Will joins a Wild West show and tours the world, then meets up with Betty at the 1904 St. Louis World's Fair and proposes to her. After they are married, they combine their honeymoon with one of Will's rodeo tours, which ends in New York's Madison Square Garden. There he becomes a hero by lassoing a dangerous bull that gets loose during a performance. The newspaper coverage draws the attention of Bert Lynn, who runs a talent agency. He talks the reluctant Rogers into performing in vaudeville, but his rodeo act does not interest the audience. After six months of unemployment and with a baby due soon, Will goes on stage as a last-minute replacement and is forced to do his act alone, without his horse. After some rope tricks flop, he resorts to talking to the audience; his down-home comedy chatter is a big hit. This wins him a place in the Ziegfeld Follies; he becomes one of its star attractions. He adds political commentary to his act and becomes famous as a "cowboy philosopher" known for witty remarks about politicians and issues of the day.

Later, Will goes to Hollywood to work in films, meets and befriends aviator and fellow Oklahoman Wiley Post. He becomes a strong proponent of aviation. He goes on a European tour, meeting and amusing heads of state.

After the Great Depression strikes, Will works long hours flying around the country to perform benefit shows lifting the spirits of the American people and raising funds for the poor. At the 1932 Democratic National Convention, Will is nominated as a presidential candidate as a "favorite son."

Later, Will takes off with Wiley to Alaska. Will has the plane circle back over the airfield to wave goodbye to Betty one last time. (Both men were killed in an airplane crash in Alaska.)

==Cast==
- Will Rogers Jr. as Will Rogers
- Jane Wyman as Betty Rogers
- Carl Benton Reid as Sen.
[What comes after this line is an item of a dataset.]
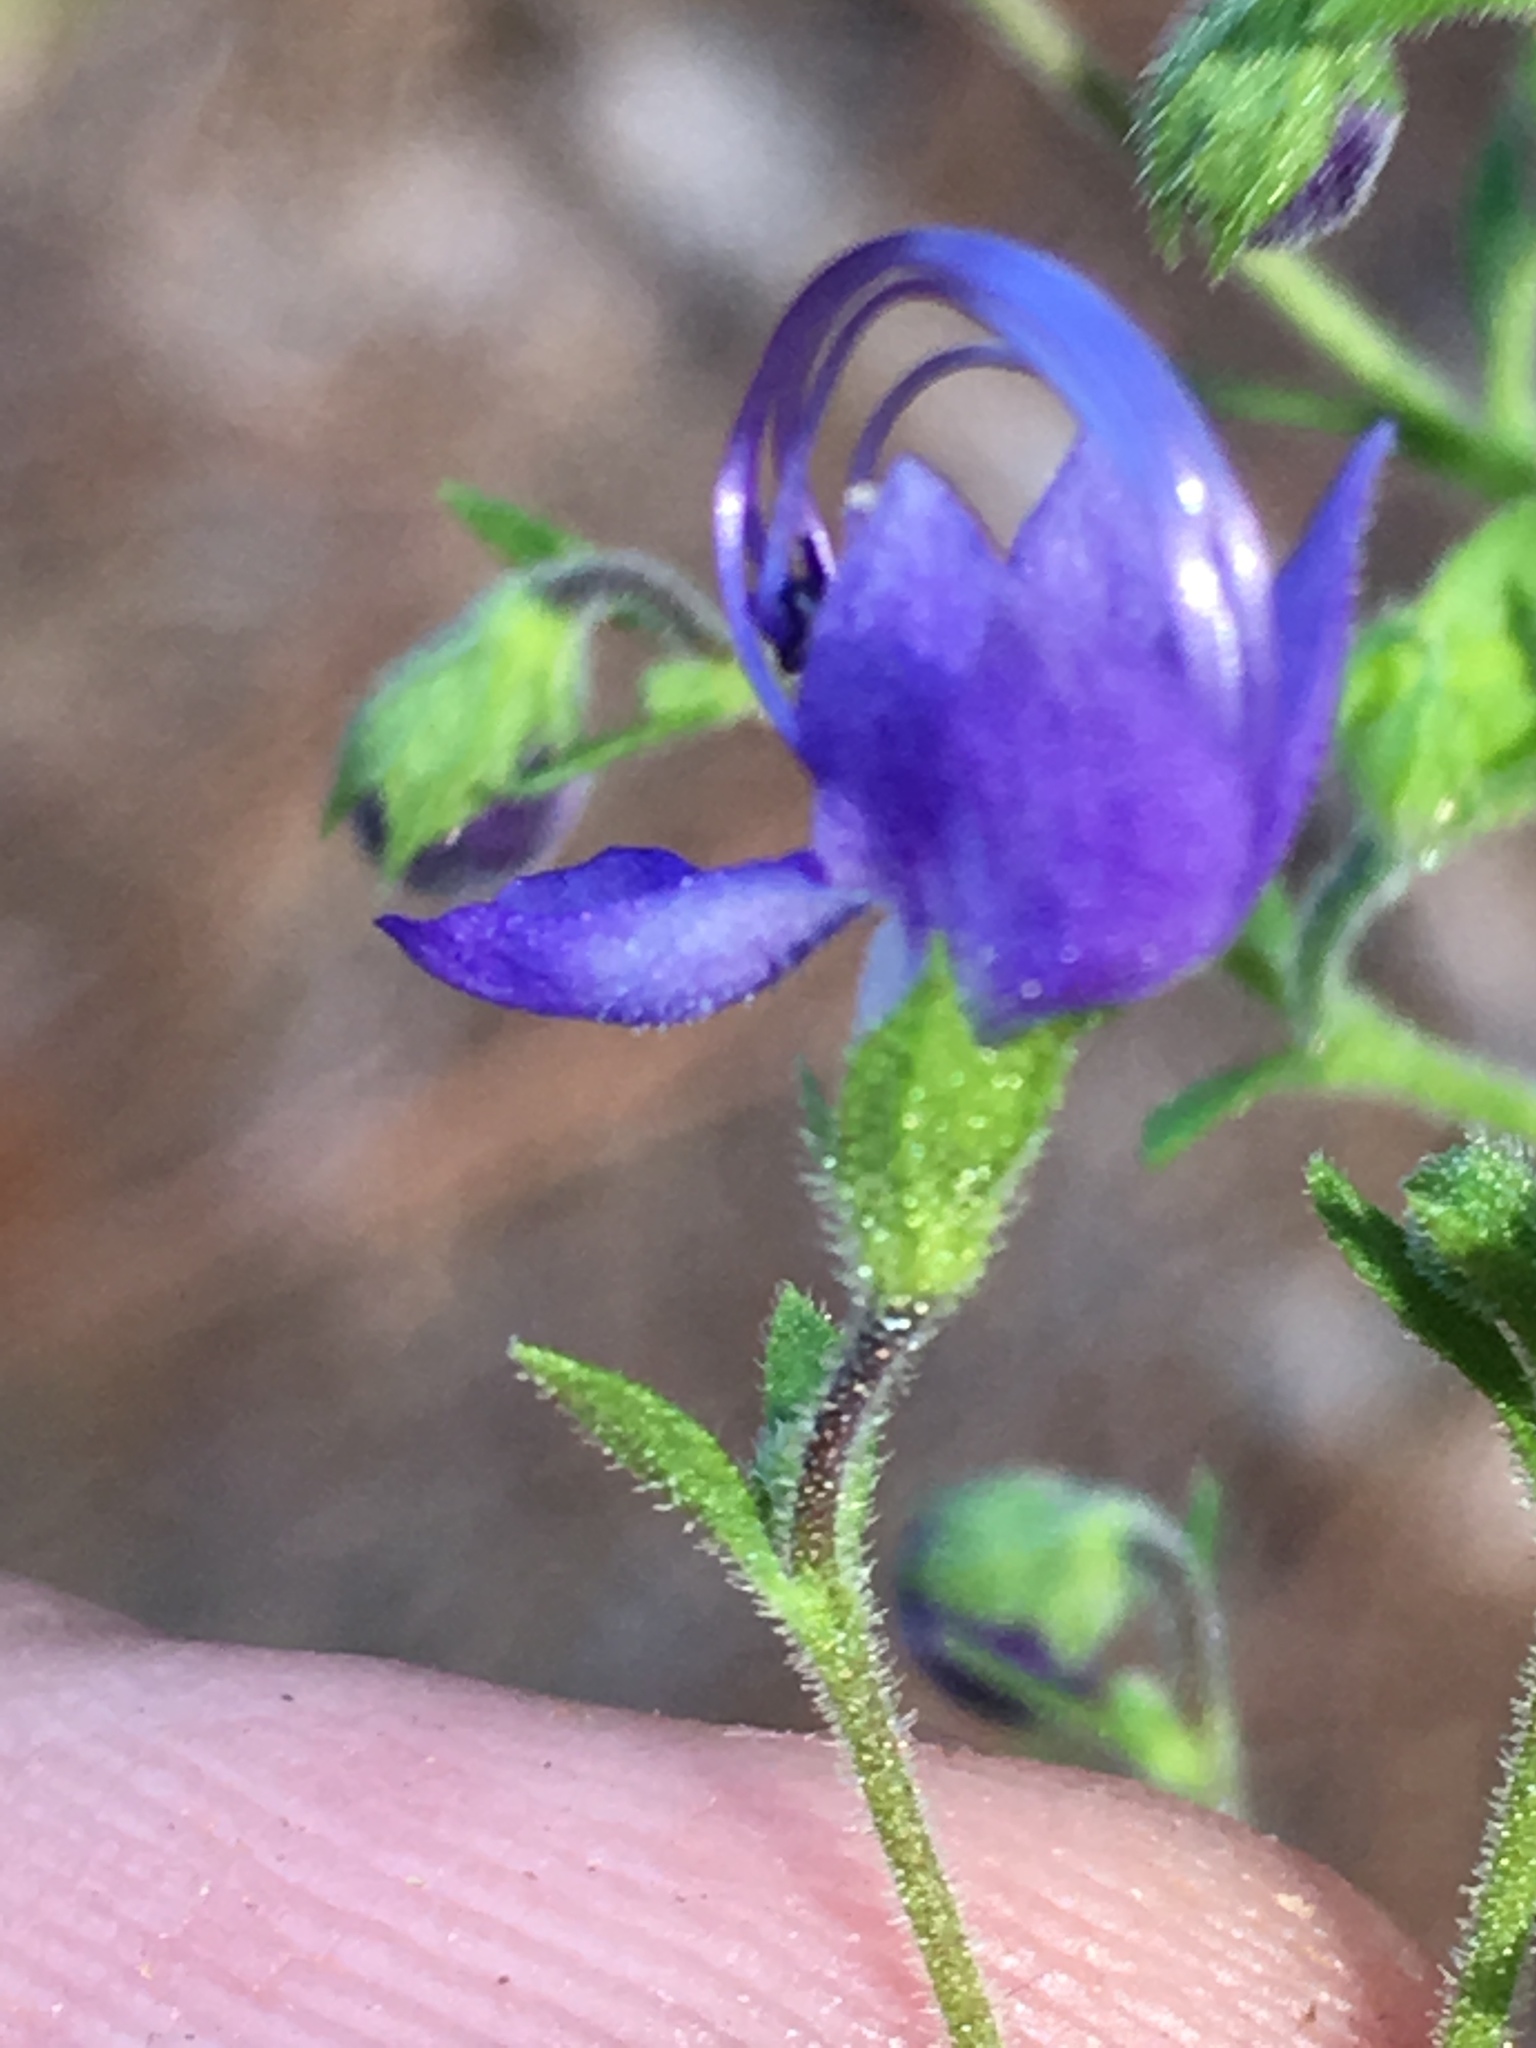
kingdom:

Clem Rogers
- Eve Miller as Cora Marshall
- James Gleason as Bert Lynn
- Slim Pickens as Dusty Donovan
- Noah Beery Jr. as Wiley Post
- Mary Wickes as Mrs. Foster
- Steve Brodie as Dave Marshall
- Pinky Tomlin as Orville James
- Margaret Field as Sally Rogers
- Eddie Cantor as himself

==Inaccuracies==
The film depicts Rogers' father, Clem Rogers, as being part of the Oklahoma delegation at the 1932 Democratic National Convention, despite the fact that Clem Rogers had died in 1911.

==Reception==
Bosley Crowther of The New York Times wrote that there was "not much action," but that Will Rogers Jr. was "vastly natural" in the part, and while "not an important film" it "gives a tender reflection of a character many people loved." Variety called the script "a sketchy affair," but thought that Curtiz' direction "does a good job in presenting nostalgia, drama and humor, with only occasional slopping over into sentimentality." Harrison's Reports thought that the film "captures much of the charm, wit and human warmth" of Rogers but that it still was "by no means an outstanding entertainment, for its sketchy presentation of the events connected with Rogers' personal life and his rise to fame lacks forceful dramatic impact and does not delve deeply into his character." John McCarten of The New Yorker called it "a bland account" of Rogers' life, "quite without strain or stress or surprises." The Monthly Film Bulletin wrote: "Rogers was in turn performer in wild west shows, successful Ziegfeld star, dabbler in popular politics, aviation enthusiast, great movie box-office attraction and 'favourite son' nominee for the American presidency, but Will Rogers Jr. impersonates his father with an indolent lack of charm that fails entirely to create a character interesting enough to hold these straggling episodes together."